Specifically, the focus is on today's city planning issues.
Will New Orleans become the first Green city in America? Will the city devise the best disaster relief infrastructure?
What comes to mind as a publisher of technology news, is how the
latest technology will be applied to solving New Orleans problems and how to apply the technology, while maintaining the historical
and cultural setting, as well as the identity of the city.
In this first issue, we briefly look at how to address New Orleans'
immediate rebuilding challenge – these include purifying the environment and dealing with the millions of tons of debris
that must be removed. With the advent of biofuel conversion technology, it is apparent that renewable energy companies will
see the debris left in the wake of Hurricane Katrina as a very large source of renewable energy. Companies like Green Resources
and Global Environmental Energy Corp. through its Biosphere Development Corp, and Covanta Energy Corporation could become
central to the conversion of the debris to millions of megawatts of clean electricity. It is indeed likely that the cost of
removing the debris will be less than the revenues generated from the clean electricity produced from the disaster. It would
indeed be a tragedy if the vital source of energy that Katrina created were simply burned into the air. Although, one would
not consider this likely, in a recent press release dated June 10, 2005, from Green Energy Resources, the company stated that,
“in 2004 (the company) offered to buy over 1 million tons of storm damaged debris from Florida to help residents recover
and recoup clean up costs. The offer was ignored by FEMA and state officials.”

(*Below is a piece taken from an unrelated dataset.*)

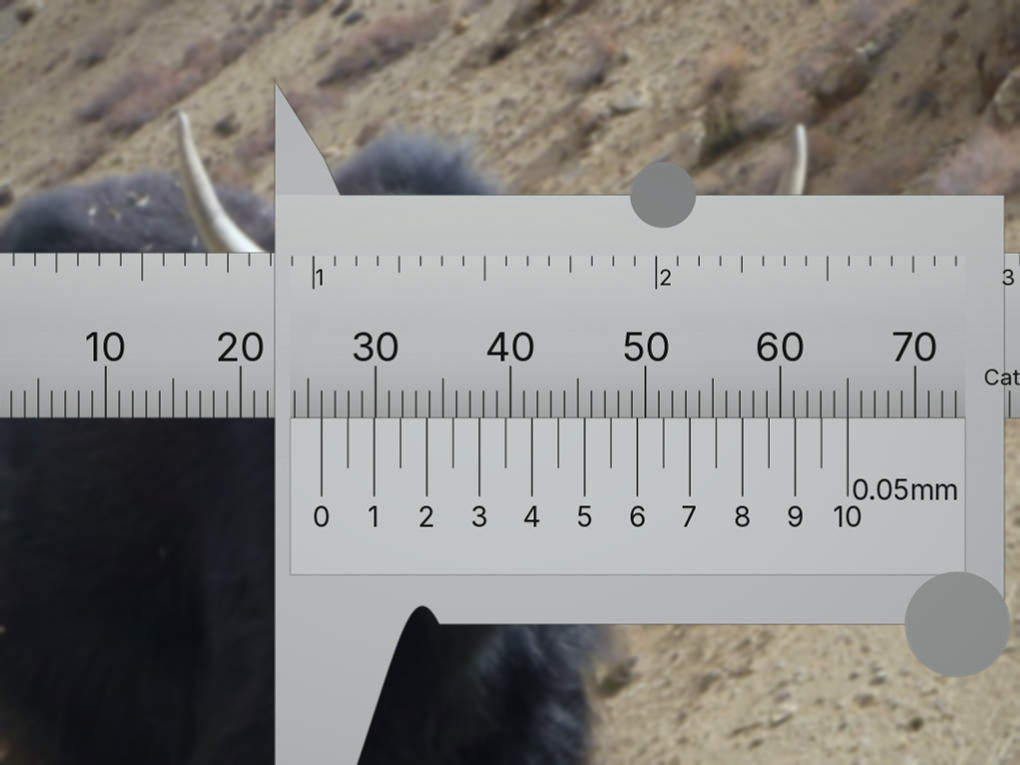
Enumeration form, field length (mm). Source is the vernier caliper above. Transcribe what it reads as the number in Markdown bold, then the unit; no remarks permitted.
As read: **26.0** mm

The problem of water purification is another issue. Companies such
as JMAR Technologies and new nanotechnology purification technologies could see a large market for their products to purify
the water and even extract minerals and other valuable chemicals for resale. On September 7th, 2005, Interface Sciences Corporation
reported that in response to the New Orleans’ disaster it would launch its proprietary oil remediation and recovery
application. The company indicated that it has developed a material that can absorb 40 times its weight in oil, as well as
can recover the oil for reuse. Interface’s oil cleanup technology is referred to as Self-Assembled Monolayer technology.